For some of these patients, Becker explained, bi-weekly (every two weeks) intravenous infusions of pegloticase containing a modified version of a pig enzyme called "uricase" (lacking in humans) work by quickly converting uric acid into an alternate and easily excretable fluid.
To see how effective this novel approach might be, the study authors conducted two six-month trials in tandem, involving a final total of 212 patients with severe, chronic and previously untreatable gout who were being cared for at 56 different rheumatology facilities throughout the United States, Canada and Mexico.
Patients were randomly divided into three groups: one to receive 8 milligrams of pegloticase bi-weekly; a second to receive the drug once a month; and the third placed on injectable saline (a placebo).
The result: all patients receiving pegloticase experienced a rapid drop in their uric acid levels to ranges considered normal. However, in some cases the uric acid decline was temporary, the investigators found.
The study indicated that the new treatment will not help all of the estimated 120,000 to 180,000 Americans with this most severe type of gout. In fact, the medication appeared to elicit an all-or-nothing response, greatly helping some patients while having almost no effect on others.
Ultimately, the research team found that 42 percent of the bi-weekly pegloticase patients maintained normal uric acid levels for a minimum of 80 percent of the half-year study period. The same was true among 35 percent of the monthly pegloticase patients. Those given saline solutions saw no improvement at all.
Overall, the quality of life went up among both sets of pegloticase patients, as did mobility and function; there was also a reduction in pain. What's more, many of the lumps typically associated with long-term gout (called "tophi") resolved in roughly 40 percent and 20 percent of the bi-weekly and monthly pegloticase patients, respectively.
However, the authors said 90 percent of pegloticase patients experienced at least one side effect, most commonly a brief flare-up of gout. Such flare-up side effects are also a common feature among allopurinol patients in the immediate period following treatment launch.
More seriously, about one-quarter of the bi-weekly pegloticase patients and 42 percent who had monthly injections experienced infusion-related immune responses at the drug injection site. In 5 percent to 8 percent of patients, the reaction was serious, and five patients experienced anaphylaxis.
Dr.
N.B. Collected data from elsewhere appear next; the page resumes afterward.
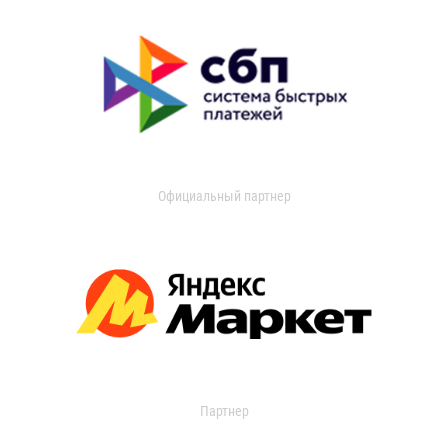
Официальный партнер
Партнер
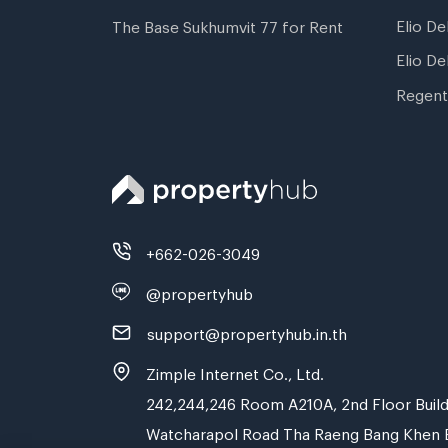
Elio De
The Base Sukhumvit 77 for Rent
Elio De
Regent
+662-026-3049
@propertyhub
support@propertyhub.in.th
Zimple Internet Co., Ltd.
242,244,246 Room A210A, 2nd Floor Build
Watcharapol Road Tha Raeng Bang Khen 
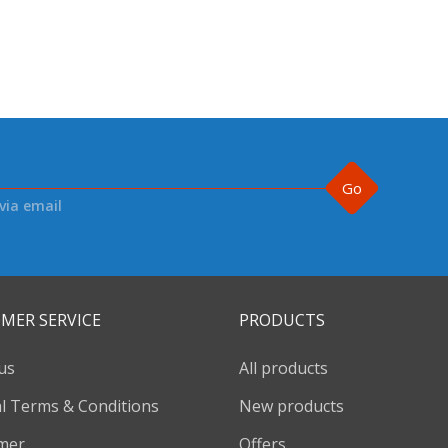
Go
via email
MER SERVICE
PRODUCTS
us
All products
l Terms & Conditions
New products
imer
Offers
Tuhina Neogi, an associate professor of medicine at Boston University School of Medicine, said: "The vast majority of patients can be appropriately and adequately managed with existing medications. The target for this new approach is clearly not the run-of-the-mill gout patient."
"But for that very small group of patients for whom none of the other options work, or for whom there are intolerances, this is a new way to go," Neogi said.
"And what's worth pointing out," she added, "is that this works by way of a completely different mechanism of action than our existing drugs. Rather than turning off the uric acid faucet or pulling open a drain, this drug goes in there like a bucket and simply removes the stuff. So this is truly unique and exciting."